Of all the brands on the shelf, I looked at the packaging involved, the quantity of liners per box and where they were manufactured, and eventually decided on Van Ness (OK, I may have also chosen it based on the similarity to my name).

They are made of plastic, but they’re simple (I didn’t choose the draw-string one) and come in a recyclable cardboard box, and that’s good enough for now. Next time, however, I may just choose to go without a liner altogether, because I truly don’t think anything could possibly be a bigger waste of time than shopping for cat litter tray liners.


Getting my hands dirty (Day 149)…

July 27, 2007

treehands

I can sign all the petitions in the world, write letters to China every day and cover my bicycle in activist stickers, but I can’t really call myself a tree-hugger until I’ve literally hugged a tree — or at least planted one.

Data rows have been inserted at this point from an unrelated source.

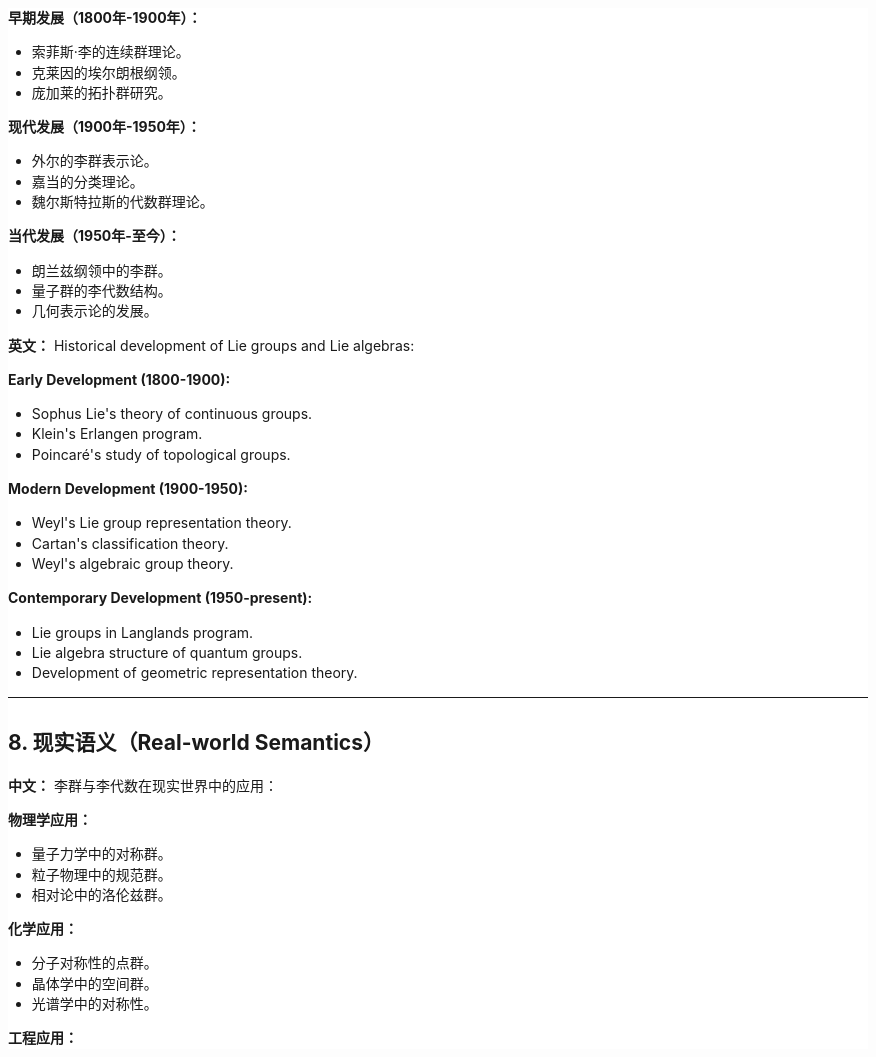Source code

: **早期发展（1800年-1900年）：**

- 索菲斯·李的连续群理论。
- 克莱因的埃尔朗根纲领。
- 庞加莱的拓扑群研究。

**现代发展（1900年-1950年）：**

- 外尔的李群表示论。
- 嘉当的分类理论。
- 魏尔斯特拉斯的代数群理论。

**当代发展（1950年-至今）：**

- 朗兰兹纲领中的李群。
- 量子群的李代数结构。
- 几何表示论的发展。

**英文：**
Historical development of Lie groups and Lie algebras:

**Early Development (1800-1900):**

- Sophus Lie's theory of continuous groups.
- Klein's Erlangen program.
- Poincaré's study of topological groups.

**Modern Development (1900-1950):**

- Weyl's Lie group representation theory.
- Cartan's classification theory.
- Weyl's algebraic group theory.

**Contemporary Development (1950-present):**

- Lie groups in Langlands program.
- Lie algebra structure of quantum groups.
- Development of geometric representation theory.

---

## 8. 现实语义（Real-world Semantics）

**中文：**
李群与李代数在现实世界中的应用：

**物理学应用：**

- 量子力学中的对称群。
- 粒子物理中的规范群。
- 相对论中的洛伦兹群。

**化学应用：**

- 分子对称性的点群。
- 晶体学中的空间群。
- 光谱学中的对称性。

**工程应用：**
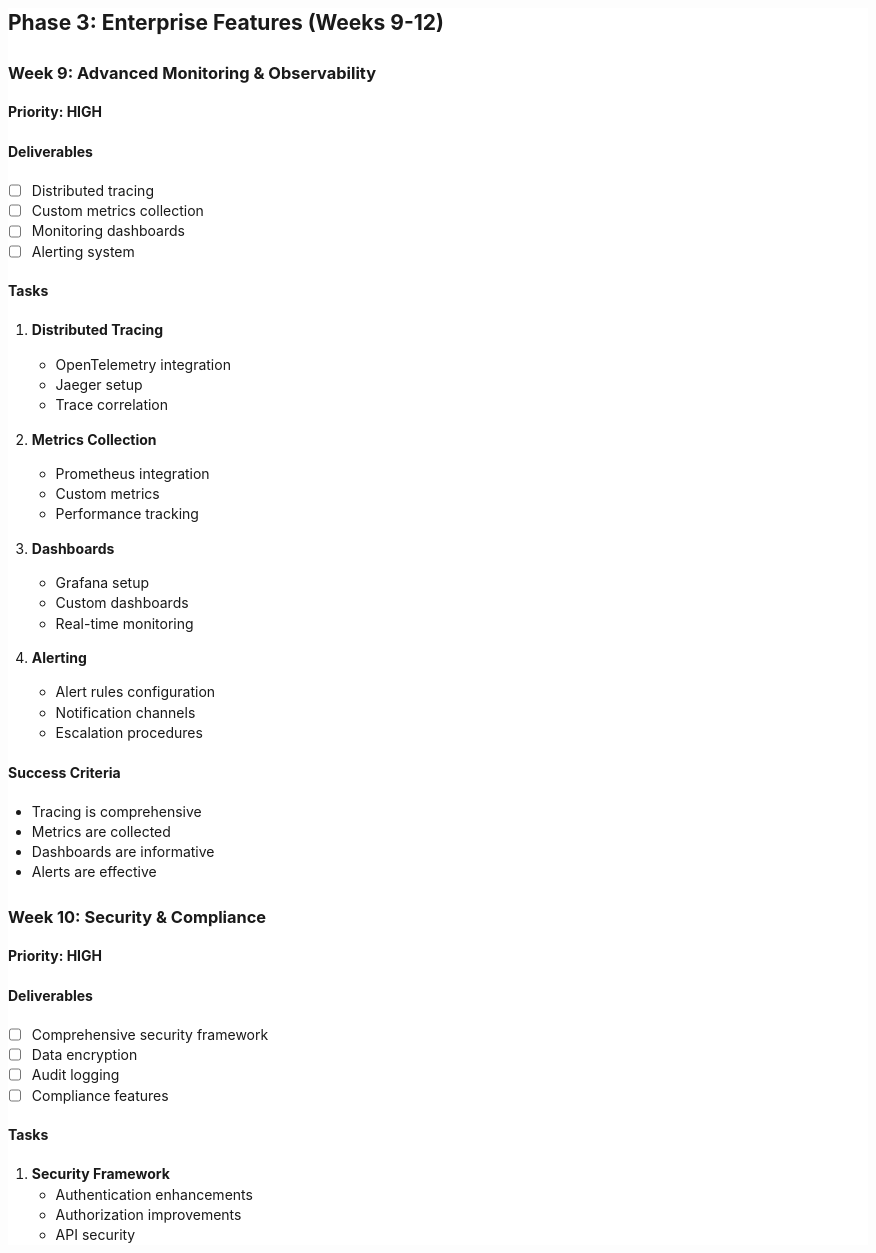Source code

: ## Phase 3: Enterprise Features (Weeks 9-12)

### Week 9: Advanced Monitoring & Observability
**Priority: HIGH**

#### Deliverables
- [ ] Distributed tracing
- [ ] Custom metrics collection
- [ ] Monitoring dashboards
- [ ] Alerting system

#### Tasks
1. **Distributed Tracing**
   - OpenTelemetry integration
   - Jaeger setup
   - Trace correlation

2. **Metrics Collection**
   - Prometheus integration
   - Custom metrics
   - Performance tracking

3. **Dashboards**
   - Grafana setup
   - Custom dashboards
   - Real-time monitoring

4. **Alerting**
   - Alert rules configuration
   - Notification channels
   - Escalation procedures

#### Success Criteria
- Tracing is comprehensive
- Metrics are collected
- Dashboards are informative
- Alerts are effective

### Week 10: Security & Compliance
**Priority: HIGH**

#### Deliverables
- [ ] Comprehensive security framework
- [ ] Data encryption
- [ ] Audit logging
- [ ] Compliance features

#### Tasks
1. **Security Framework**
   - Authentication enhancements
   - Authorization improvements
   - API security
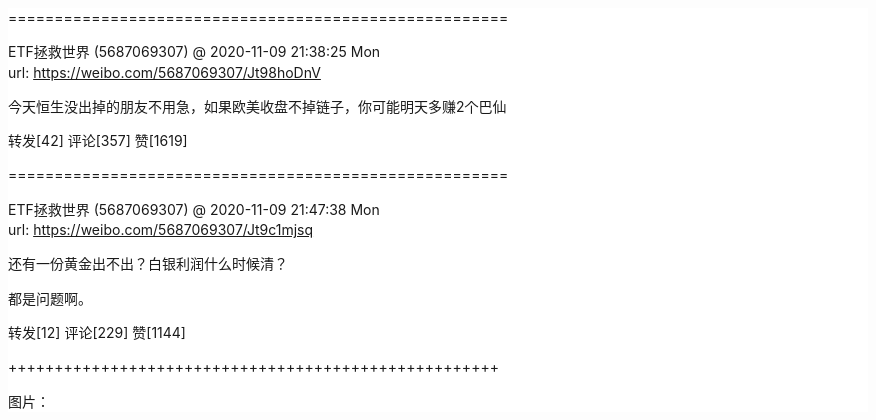 ======================================================






ETF拯救世界 (5687069307) @
2020-11-09 21:38:25 Mon  
url: https://weibo.com/5687069307/Jt98hoDnV

今天恒生没出掉的朋友不用急，如果欧美收盘不掉链子，你可能明天多赚2个巴仙 ​​​

转发[42]  评论[357]  赞[1619] 

======================================================






ETF拯救世界 (5687069307) @
2020-11-09 21:47:38 Mon  
url: https://weibo.com/5687069307/Jt9c1mjsq

还有一份黄金出不出？白银利润什么时候清？

都是问题啊。 ​​​

转发[12]  评论[229]  赞[1144] 

+++++++++++++++++++++++++++++++++++++++++++++++++++++

图片：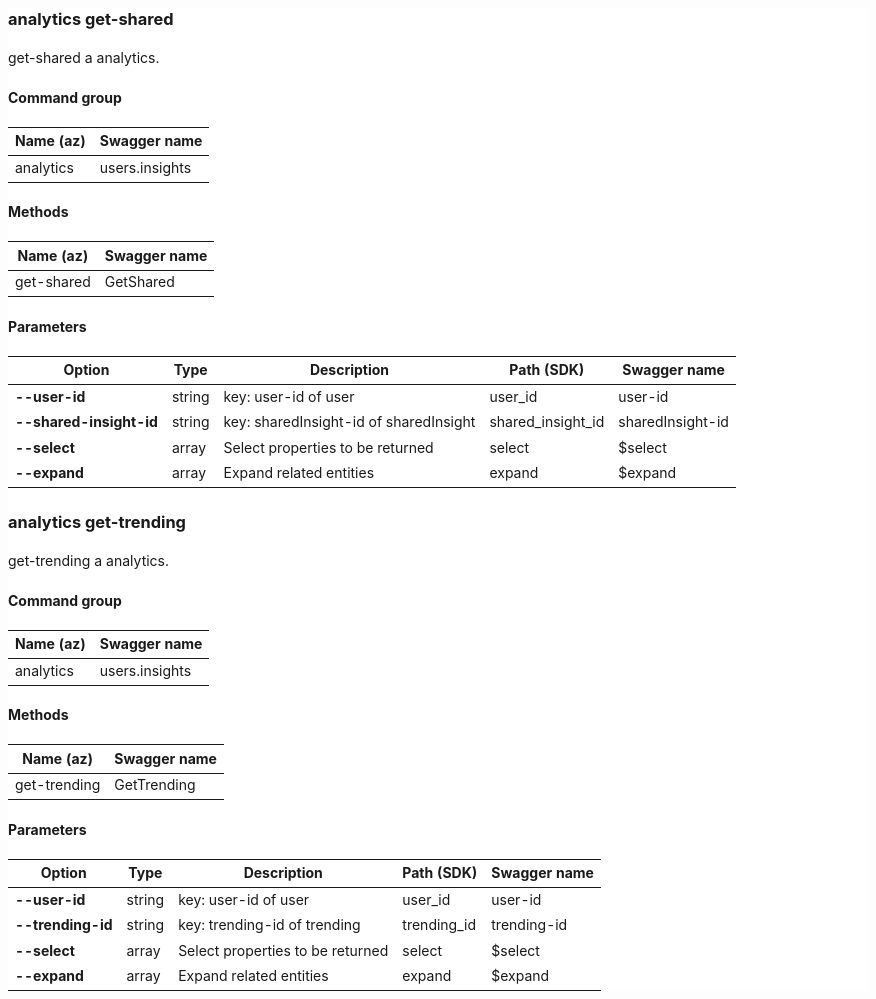 ### analytics get-shared

get-shared a analytics.

#### Command group
|Name (az)|Swagger name|
|---------|------------|
|analytics|users.insights|

#### Methods
|Name (az)|Swagger name|
|---------|------------|
|get-shared|GetShared|

#### Parameters
|Option|Type|Description|Path (SDK)|Swagger name|
|------|----|-----------|----------|------------|
|**--user-id**|string|key: user-id of user|user_id|user-id|
|**--shared-insight-id**|string|key: sharedInsight-id of sharedInsight|shared_insight_id|sharedInsight-id|
|**--select**|array|Select properties to be returned|select|$select|
|**--expand**|array|Expand related entities|expand|$expand|

### analytics get-trending

get-trending a analytics.

#### Command group
|Name (az)|Swagger name|
|---------|------------|
|analytics|users.insights|

#### Methods
|Name (az)|Swagger name|
|---------|------------|
|get-trending|GetTrending|

#### Parameters
|Option|Type|Description|Path (SDK)|Swagger name|
|------|----|-----------|----------|------------|
|**--user-id**|string|key: user-id of user|user_id|user-id|
|**--trending-id**|string|key: trending-id of trending|trending_id|trending-id|
|**--select**|array|Select properties to be returned|select|$select|
|**--expand**|array|Expand related entities|expand|$expand|
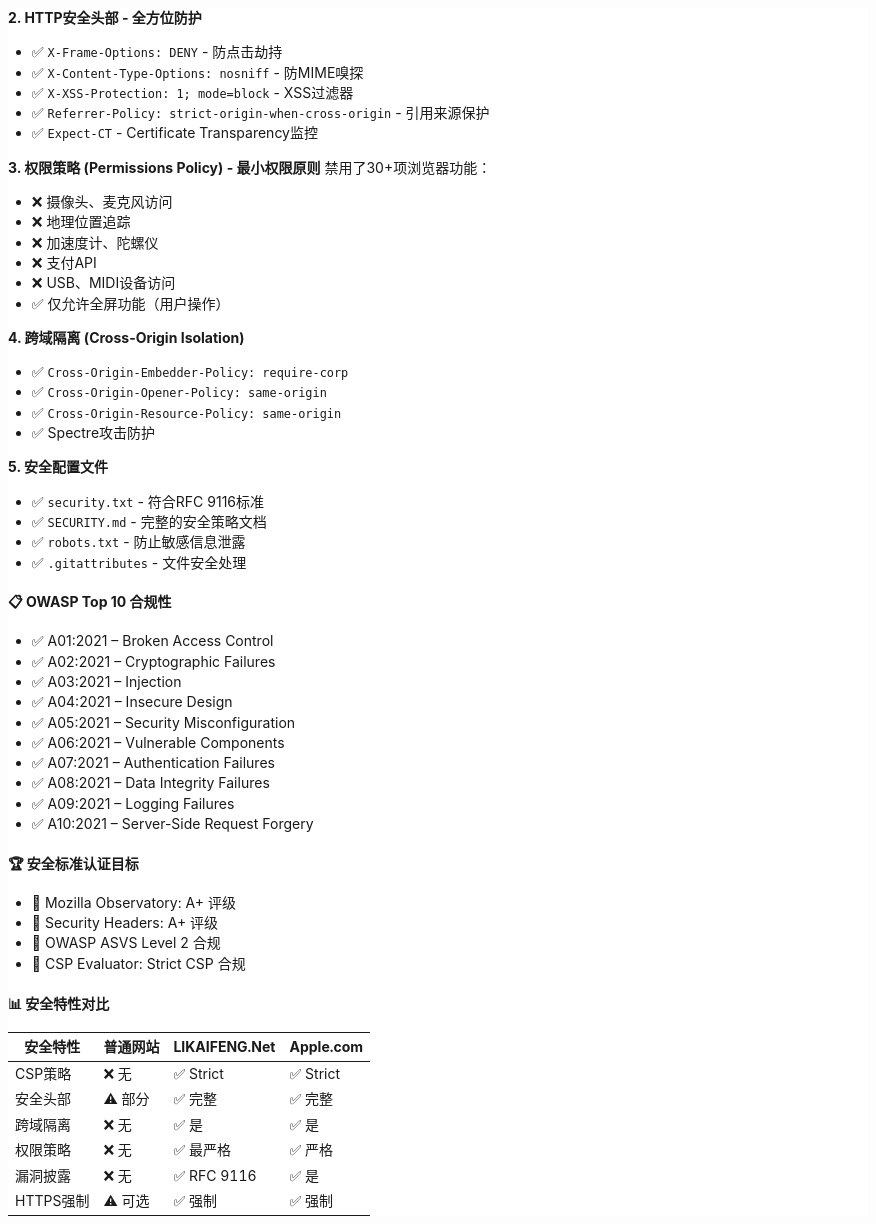**2. HTTP安全头部 - 全方位防护**
- ✅ `X-Frame-Options: DENY` - 防点击劫持
- ✅ `X-Content-Type-Options: nosniff` - 防MIME嗅探
- ✅ `X-XSS-Protection: 1; mode=block` - XSS过滤器
- ✅ `Referrer-Policy: strict-origin-when-cross-origin` - 引用来源保护
- ✅ `Expect-CT` - Certificate Transparency监控

**3. 权限策略 (Permissions Policy) - 最小权限原则**
禁用了30+项浏览器功能：
- ❌ 摄像头、麦克风访问
- ❌ 地理位置追踪
- ❌ 加速度计、陀螺仪
- ❌ 支付API
- ❌ USB、MIDI设备访问
- ✅ 仅允许全屏功能（用户操作）

**4. 跨域隔离 (Cross-Origin Isolation)**
- ✅ `Cross-Origin-Embedder-Policy: require-corp`
- ✅ `Cross-Origin-Opener-Policy: same-origin`
- ✅ `Cross-Origin-Resource-Policy: same-origin`
- ✅ Spectre攻击防护

**5. 安全配置文件**
- ✅ `security.txt` - 符合RFC 9116标准
- ✅ `SECURITY.md` - 完整的安全策略文档
- ✅ `robots.txt` - 防止敏感信息泄露
- ✅ `.gitattributes` - 文件安全处理

#### 📋 OWASP Top 10 合规性

- ✅ A01:2021 – Broken Access Control
- ✅ A02:2021 – Cryptographic Failures  
- ✅ A03:2021 – Injection
- ✅ A04:2021 – Insecure Design
- ✅ A05:2021 – Security Misconfiguration
- ✅ A06:2021 – Vulnerable Components
- ✅ A07:2021 – Authentication Failures
- ✅ A08:2021 – Data Integrity Failures
- ✅ A09:2021 – Logging Failures
- ✅ A10:2021 – Server-Side Request Forgery

#### 🏆 安全标准认证目标

- 🎯 Mozilla Observatory: A+ 评级
- 🎯 Security Headers: A+ 评级
- 🎯 OWASP ASVS Level 2 合规
- 🎯 CSP Evaluator: Strict CSP 合规

#### 📊 安全特性对比

| 安全特性 | 普通网站 | LIKAIFENG.Net | Apple.com |
|---------|----------|---------------|-----------|
| CSP策略 | ❌ 无 | ✅ Strict | ✅ Strict |
| 安全头部 | ⚠️ 部分 | ✅ 完整 | ✅ 完整 |
| 跨域隔离 | ❌ 无 | ✅ 是 | ✅ 是 |
| 权限策略 | ❌ 无 | ✅ 最严格 | ✅ 严格 |
| 漏洞披露 | ❌ 无 | ✅ RFC 9116 | ✅ 是 |
| HTTPS强制 | ⚠️ 可选 | ✅ 强制 | ✅ 强制 |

So I’m going to get my hands dirty and start volunteering with an organization like Evergreen, which specializes in community gardening initiatives and urban tree-planting. I’ve fired off an email to my local representative and hopefully will be digging up holes in the Don Valley and filling them with baby seedlings as soon as possible.

There are also groups like LEAF and Plant a Row/Grow a Row — I found out about this through a woman I Freecycled with — as well as the Toronto Environmental Volunteers, which I’ve applied to join too, so we’ll see what happens. Maybe by the end of this challenge my thumbs will finally have started to turn a little green.